(What to work on):
Look through the records below and state how many lines carry the string "print", adding nothing.

(Input records):
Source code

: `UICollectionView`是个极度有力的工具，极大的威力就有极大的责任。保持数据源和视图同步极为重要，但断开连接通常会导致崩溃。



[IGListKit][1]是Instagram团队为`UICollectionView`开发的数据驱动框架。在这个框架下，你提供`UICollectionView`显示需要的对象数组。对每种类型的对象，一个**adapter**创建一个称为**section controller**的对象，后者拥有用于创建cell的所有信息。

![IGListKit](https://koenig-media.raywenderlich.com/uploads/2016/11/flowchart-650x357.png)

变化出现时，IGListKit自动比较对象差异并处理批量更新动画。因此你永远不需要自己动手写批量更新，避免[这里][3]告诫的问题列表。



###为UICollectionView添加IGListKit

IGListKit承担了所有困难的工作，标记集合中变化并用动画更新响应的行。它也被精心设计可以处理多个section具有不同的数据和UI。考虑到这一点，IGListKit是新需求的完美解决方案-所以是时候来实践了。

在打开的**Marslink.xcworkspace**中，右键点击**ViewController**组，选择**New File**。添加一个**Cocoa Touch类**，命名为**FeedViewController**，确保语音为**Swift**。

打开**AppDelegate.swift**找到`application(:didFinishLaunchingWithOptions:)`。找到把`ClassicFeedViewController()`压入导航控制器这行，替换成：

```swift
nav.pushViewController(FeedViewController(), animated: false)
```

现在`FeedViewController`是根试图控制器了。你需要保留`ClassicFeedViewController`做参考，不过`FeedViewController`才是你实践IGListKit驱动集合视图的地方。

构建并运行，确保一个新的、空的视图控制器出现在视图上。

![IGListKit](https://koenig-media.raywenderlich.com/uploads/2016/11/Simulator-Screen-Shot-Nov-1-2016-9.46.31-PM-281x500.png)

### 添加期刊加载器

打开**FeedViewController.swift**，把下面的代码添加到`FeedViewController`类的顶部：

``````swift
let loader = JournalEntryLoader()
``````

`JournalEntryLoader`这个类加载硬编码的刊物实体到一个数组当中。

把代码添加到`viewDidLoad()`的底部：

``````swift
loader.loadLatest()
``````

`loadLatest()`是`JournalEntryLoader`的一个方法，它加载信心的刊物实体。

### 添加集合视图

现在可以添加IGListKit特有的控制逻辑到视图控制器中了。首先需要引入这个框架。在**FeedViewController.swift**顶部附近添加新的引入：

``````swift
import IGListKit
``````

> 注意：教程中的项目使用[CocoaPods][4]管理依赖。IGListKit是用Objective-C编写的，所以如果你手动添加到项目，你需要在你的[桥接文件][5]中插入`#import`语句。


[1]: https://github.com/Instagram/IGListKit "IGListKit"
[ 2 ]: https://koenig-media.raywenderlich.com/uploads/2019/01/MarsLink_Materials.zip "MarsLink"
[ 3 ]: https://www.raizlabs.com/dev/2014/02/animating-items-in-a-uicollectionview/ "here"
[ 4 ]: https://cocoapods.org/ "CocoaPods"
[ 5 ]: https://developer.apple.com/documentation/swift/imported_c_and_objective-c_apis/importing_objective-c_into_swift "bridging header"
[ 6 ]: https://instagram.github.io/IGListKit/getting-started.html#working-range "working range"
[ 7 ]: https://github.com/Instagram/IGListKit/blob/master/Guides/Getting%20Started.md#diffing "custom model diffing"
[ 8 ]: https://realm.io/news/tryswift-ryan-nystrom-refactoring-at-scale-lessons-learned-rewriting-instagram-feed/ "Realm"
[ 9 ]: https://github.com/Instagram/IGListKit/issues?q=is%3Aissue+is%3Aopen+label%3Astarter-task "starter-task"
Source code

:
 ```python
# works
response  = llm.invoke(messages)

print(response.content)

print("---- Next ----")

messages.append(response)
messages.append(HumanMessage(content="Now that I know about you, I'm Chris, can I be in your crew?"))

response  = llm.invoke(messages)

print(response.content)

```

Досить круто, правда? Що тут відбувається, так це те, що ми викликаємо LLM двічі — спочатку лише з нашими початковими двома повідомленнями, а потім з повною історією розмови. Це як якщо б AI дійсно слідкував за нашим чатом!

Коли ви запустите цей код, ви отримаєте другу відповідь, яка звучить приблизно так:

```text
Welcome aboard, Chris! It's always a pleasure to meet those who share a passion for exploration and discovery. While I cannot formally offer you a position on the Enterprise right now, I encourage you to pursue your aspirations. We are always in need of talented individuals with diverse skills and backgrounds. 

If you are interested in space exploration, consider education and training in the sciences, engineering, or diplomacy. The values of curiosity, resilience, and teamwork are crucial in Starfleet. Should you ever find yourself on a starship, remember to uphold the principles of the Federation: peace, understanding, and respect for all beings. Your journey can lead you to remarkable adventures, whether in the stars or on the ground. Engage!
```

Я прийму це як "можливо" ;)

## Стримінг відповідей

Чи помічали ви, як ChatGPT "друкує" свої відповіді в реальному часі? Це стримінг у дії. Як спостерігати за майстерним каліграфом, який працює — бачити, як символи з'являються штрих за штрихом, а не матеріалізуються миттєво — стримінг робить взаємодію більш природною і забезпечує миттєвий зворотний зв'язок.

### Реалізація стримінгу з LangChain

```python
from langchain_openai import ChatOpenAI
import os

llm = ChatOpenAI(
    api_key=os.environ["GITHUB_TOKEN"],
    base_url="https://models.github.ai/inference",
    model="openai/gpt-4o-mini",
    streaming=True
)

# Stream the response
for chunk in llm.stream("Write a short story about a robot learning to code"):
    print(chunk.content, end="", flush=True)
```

(Response):
4